## REQUIREMENT 1
List every support and resistance level given in the currency commentary below, with its price.

*** Opening of PASSAGE TO READ ***

USDCAD – fundamental overview

The Canadian Dollar is still having a very tough time catching any breaks, with the currency remaining under pressure just off fresh 11 year lows against the Buck, despite scaled back Fed rate hike expectations and some solid Friday Canada data. On Friday, Canada inflation was basically in line with forecasts while Canada retail sales where a good deal stronger. And yet the Loonie couldn’t hold onto any post data gains, with the currency continuing to be driven off the price action in OIL. OIL has dropped to yet another multi-year low on Monday, breaking below critical psychological barriers at $40. The setbacks in OIL are increasing bets for additional accommodation from the Bank of Canada, and this is offsetting any lure of the Canadian Dollar on scaled back Fed bets. Looking ahead, the Canada calendar is empty, with only second tier US data due along with a Fed Lockhart speech.

NZDUSD – technical overview

Daily studies are in the process of unwinding from oversold off fresh multi-year lows and there is risk for additional consolidation in the sessions ahead to allow for these studies to further unwind before the market considers a legitimate bearish continuation below 0.6500. Still, any rallies should be well capped ahead of 0.7000 in favour of the existing downtrend.

Bloodbath Intensifies in Monday Trade

  • R2 0.6739 – 29Jul high– Strong
  • R1 0.6708 – 21Aug high– Medium
  • S1 0.6576 – 24Aug low – Medium
  • S2 0.6514 – 14Aug low – Strong

NZDUSD – fundamental overview

Some welcome relief for the New Zealand Dollar last week, with the currency finally finding a few things to prop it up. A solid GDT auction result and not as soft PPI data have contributed to Kiwi’s recovery, while the currency is also now benefitting on the yield differential front after the FOMC Minutes came in more dovish than expected. This has opened some broad based profit taking on USD longs which could invite additional Kiwi upside in the sessions ahead. Still, overall, with risk sentiment starting to falter, global equities on the slide and China uncertainty hanging in the balance, any rallies are expected to be met with good offers from medium-term players. Softer New Zealand inflation and consumer confidence readings are also a reminder that the RBNZ will most likely be preparing for more rate cuts at upcoming meetings. Looking ahead, the economic calendar for Monday is quite light, with some second tier US data and a Fed Lockhart speech standing out.

*** Close of PASSAGE TO READ ***

## REQUIREMENT 2
Collect each line of the entries below that contains the string "lens", matching case exactly.

*** Opening of EXERCISE DATA ***

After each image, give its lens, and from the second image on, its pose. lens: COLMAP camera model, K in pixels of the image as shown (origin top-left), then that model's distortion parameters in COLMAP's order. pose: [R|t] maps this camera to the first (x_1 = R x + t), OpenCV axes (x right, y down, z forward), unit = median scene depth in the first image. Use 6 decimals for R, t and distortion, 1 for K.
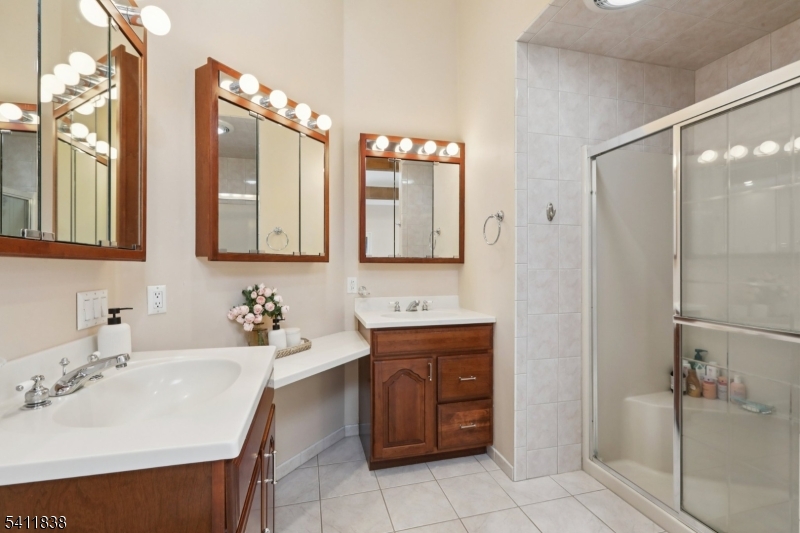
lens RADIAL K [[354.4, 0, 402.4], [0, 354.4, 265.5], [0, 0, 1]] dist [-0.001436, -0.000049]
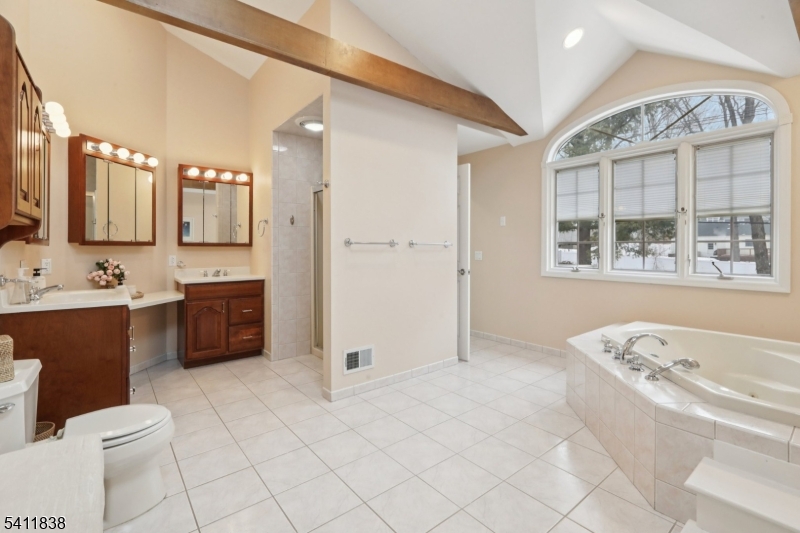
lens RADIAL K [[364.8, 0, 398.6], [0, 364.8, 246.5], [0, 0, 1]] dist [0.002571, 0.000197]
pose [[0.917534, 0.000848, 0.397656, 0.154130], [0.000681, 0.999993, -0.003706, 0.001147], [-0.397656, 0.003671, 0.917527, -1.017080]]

*** Close of EXERCISE DATA ***

## YOUR SOLUTION 1
R2 0.6739, R1 0.6708, S1 0.6576, S2 0.6514

## YOUR SOLUTION 2
After each image, give its lens, and from the second image on, its pose. lens: COLMAP camera model, K in pixels of the image as shown (origin top-left), then that model's distortion parameters in COLMAP's order. pose: [R|t] maps this camera to the first (x_1 = R x + t), OpenCV axes (x right, y down, z forward), unit = median scene depth in the first image. Use 6 decimals for R, t and distortion, 1 for K.
lens RADIAL K [[354.4, 0, 402.4], [0, 354.4, 265.5], [0, 0, 1]] dist [-0.001436, -0.000049]
lens RADIAL K [[364.8, 0, 398.6], [0, 364.8, 246.5], [0, 0, 1]] dist [0.002571, 0.000197]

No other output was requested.